Last fall Parrot Confidential introduced us to the ARA scarlet macaw recovery project in Costa Rica and a bird named Geoffrey who was abandoned by his mother. I assumed at the time that Geoffrey was rescued because his mother was new to motherhood and unskilled in raising her first brood.
But no. Scarlet macaws have a very unusual parenting strategy. The female lays up to four eggs but when the eggs hatch the parents choose just one of the nestlings -- usually the first -- and shower it with attention. The rest are ignored, unfed, not brooded. They die within three weeks. The parents raise an only child.

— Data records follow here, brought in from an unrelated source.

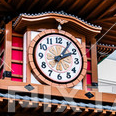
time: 2:06
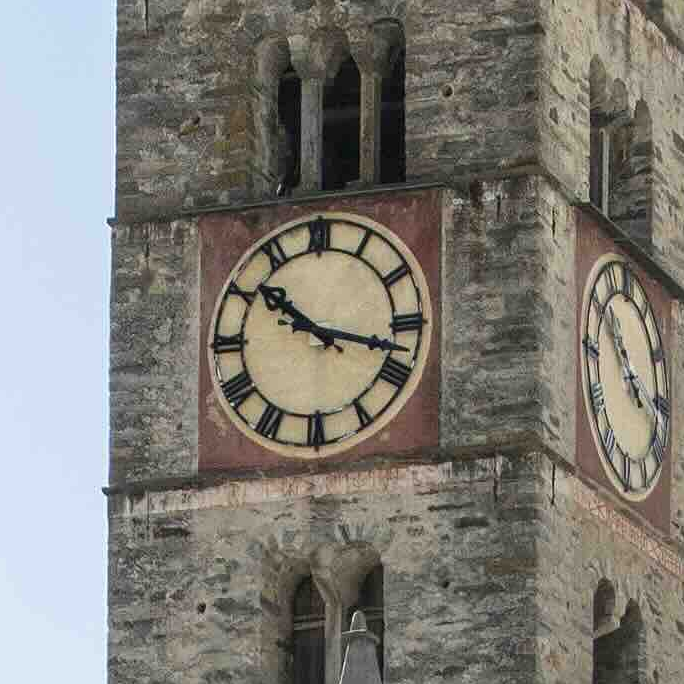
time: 10:17
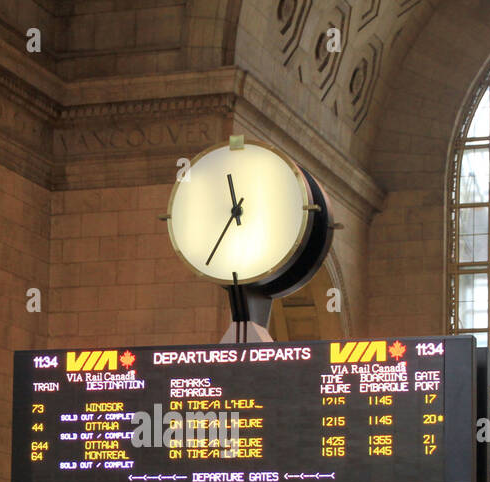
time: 11:34
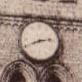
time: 8:12
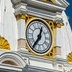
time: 12:36
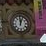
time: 12:03
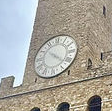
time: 4:21
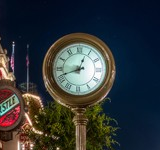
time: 12:41
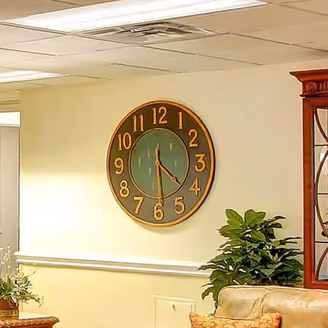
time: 4:29
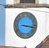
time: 3:16
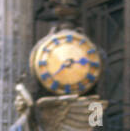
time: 2:38
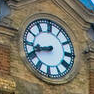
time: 8:41
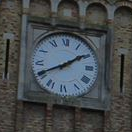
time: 1:40
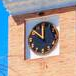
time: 11:51
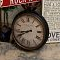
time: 8:40
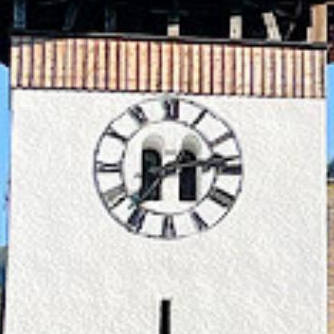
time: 7:13
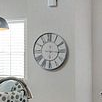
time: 6:15
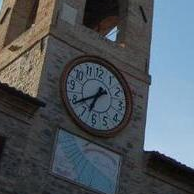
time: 6:39
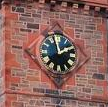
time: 1:57
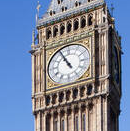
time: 10:55
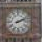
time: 2:11
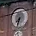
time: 7:32
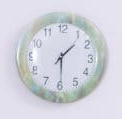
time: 1:29
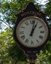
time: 1:02
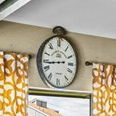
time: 8:43
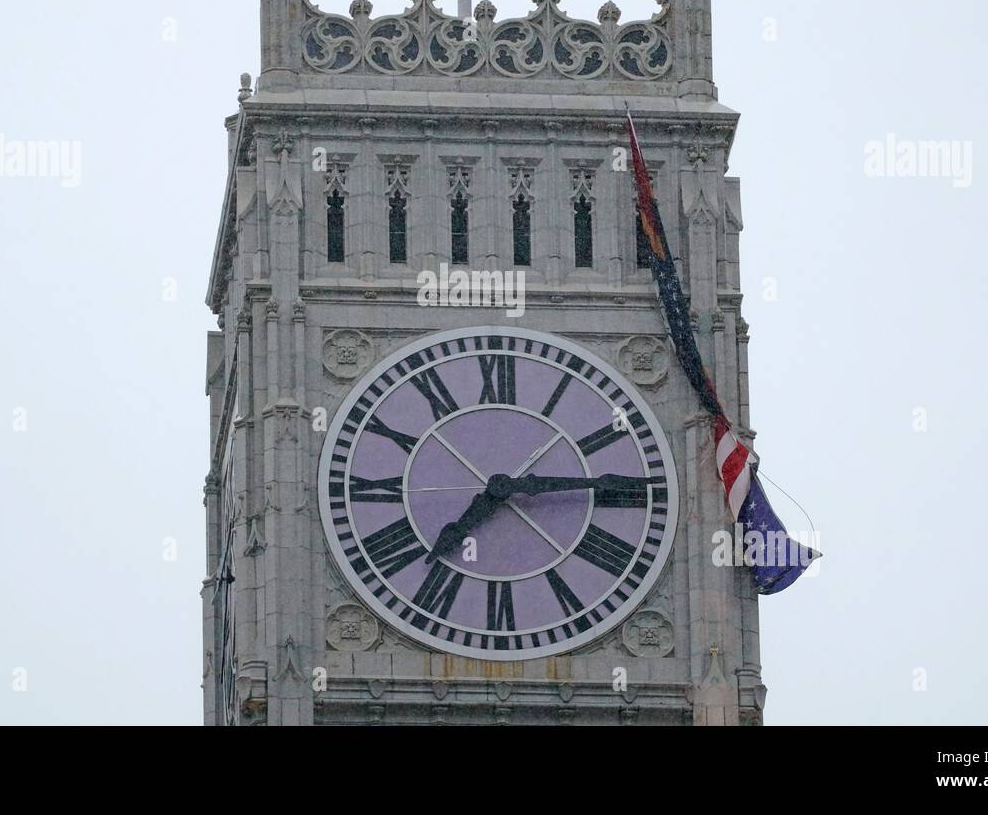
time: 7:14
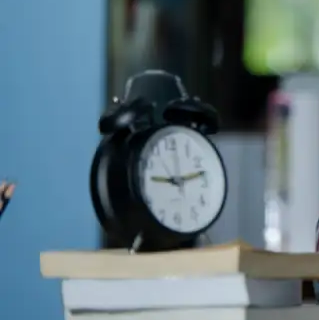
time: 9:12
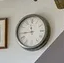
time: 11:44
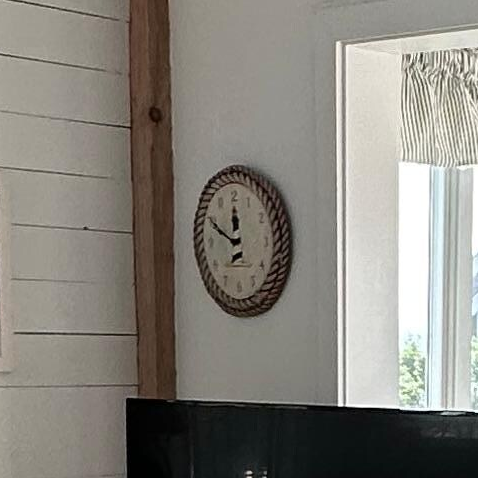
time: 11:49
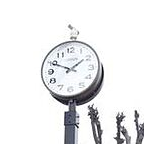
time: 1:49
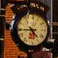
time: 4:44
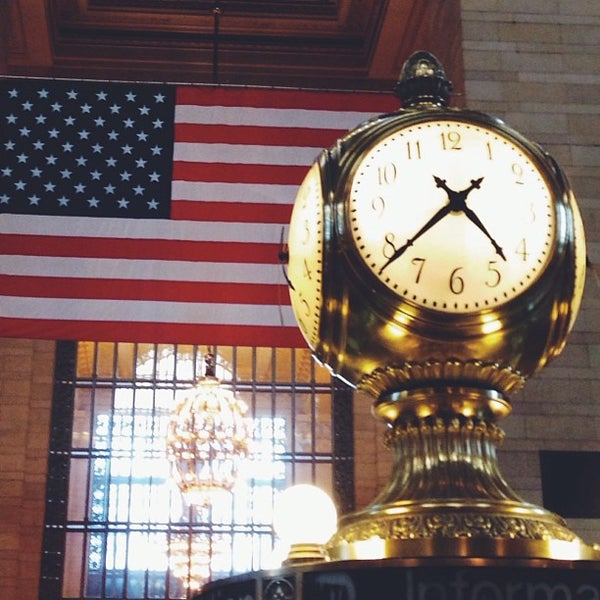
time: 4:38
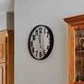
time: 11:25
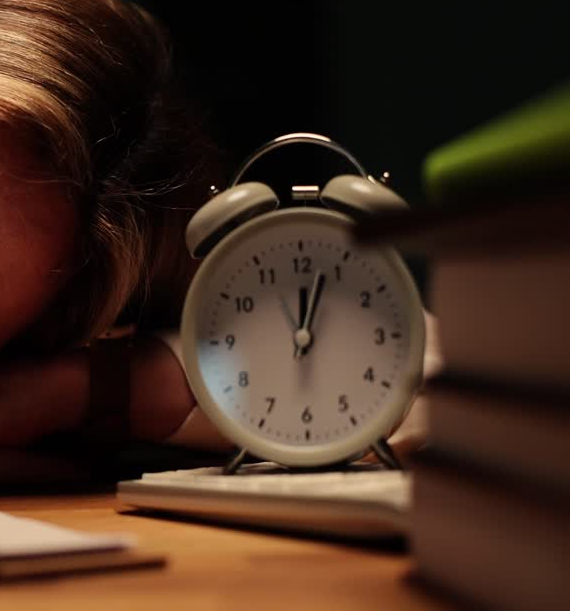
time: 12:03
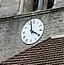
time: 3:58
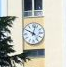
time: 10:02
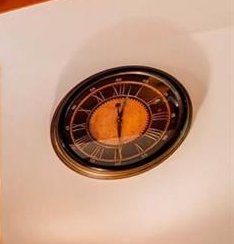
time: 12:02
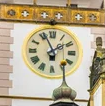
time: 1:56
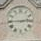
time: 2:45
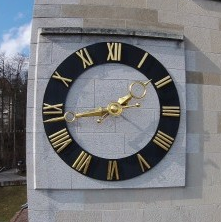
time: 1:43
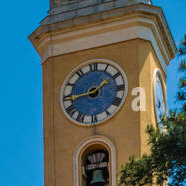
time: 1:43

I learned about this very unusual behavior in an article in wired.com about the Tambopata Macaw Project in southeastern Peru. Since 1989 the project has collected a wealth of information on scarlet macaw biology and behavior including the birds' habit of raising only one chick each year. From Nadia Drake's article:
Observations suggest that this outcome is one of choice, rather than resource limitation. So far, the reasons why are still a mystery. This parenting strategy seems to be unusual even among birds, which often lay extra eggs and then distribute limited resources among chicks with brutal efficiency.
The truth is that macaw chick mortality does not appear to be the accidental or inevitable result of scarce resources.
“This is death by neglect,” said ornithologist Donald Brightsmith of Texas A&M University. “Complete and utter neglect.”
This parenting strategy is an unfortunate trait for an endangered bird but it explains why the ARA Project has a natural supply of baby scarlet macaws: Every nest has an abandoned nestling. By raising the "extra" birds the project boosts the local population.
Scarlet macaws are very intelligent. They have a reason for choosing to raise an only child. We just don't know what it is yet.